Industry Insight: If your security pipeline relies solely on static analysis, you are blind to logic vulnerabilities. Integrating an active, AI-driven red teaming solution is the only way to catch semantic flaws before attackers do.

Remediation & Defense in Depth

For teams affected by CVE-2026-25142, the path to remediation involves three layers: Immediate, Tactical, and Strategic.

Layer 1: Immediate Action (The Patch)

Upgrade to SandboxJS v0.8.27+.

The patch introduces a strict masking of legacy prototype methods. It overrides __lookupGetter__ inside the sandbox to throw a Security Error or return undefined.

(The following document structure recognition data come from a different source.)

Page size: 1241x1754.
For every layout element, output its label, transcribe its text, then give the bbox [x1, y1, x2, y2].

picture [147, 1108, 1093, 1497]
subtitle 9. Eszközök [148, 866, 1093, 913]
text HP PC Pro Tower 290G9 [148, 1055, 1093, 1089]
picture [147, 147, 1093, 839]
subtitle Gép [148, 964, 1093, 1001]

Layer 2: Tactical Hardening (Runtime)

If upgrading is impossible due to legacy dependencies, you must apply a “Monkey Patch” before any user code runs.

जावास्क्रिप्ट

`// Execute this BEFORE creating any sandbox instances // This removes the vector from the entire V8 Isolate delete Object.prototype.lookupGetter; delete Object.prototype.lookupSetter; delete Object.prototype.defineGetter; delete Object.prototype.defineSetter;

// Freeze the Object prototype to prevent re-addition Object.freeze(Object.prototype);`

Layer 3: Strategic Architecture (Isolation)

The ultimate lesson of CVE-2026-25142 is that language-level isolation is insufficient for high-risk code.

Recommendation: Move to WASM (WebAssembly) या Micro-VMs.

  • WASM: Technologies like QuickJS-on-WASM allow you to run JavaScript inside a WebAssembly container. Even if the attacker escapes the JS engine, they are trapped in the WASM linear memory, with no access to the host OS exec functions.
  • Firecracker/gVisor: If you must use Node.js vm, wrap the entire process in a micro-VM. This ensures that RCE only compromises a disposable, ephemeral container.

निष्कर्ष

CVE-2026-25142 is a masterclass in the complexity of modern JavaScript engines. It demonstrates that as long as we rely on complex, dynamic languages to police themselves, we will see escapes. The interaction between legacy features (__lookupGetter__) and modern features (Proxy) creates a massive state space that human auditors struggle to cover fully.

For the security engineer, the mandate is clear: Assume the sandbox is broken. Build your defenses outside the application layer, and leverage the power of AI automation to continuously validate your assumptions.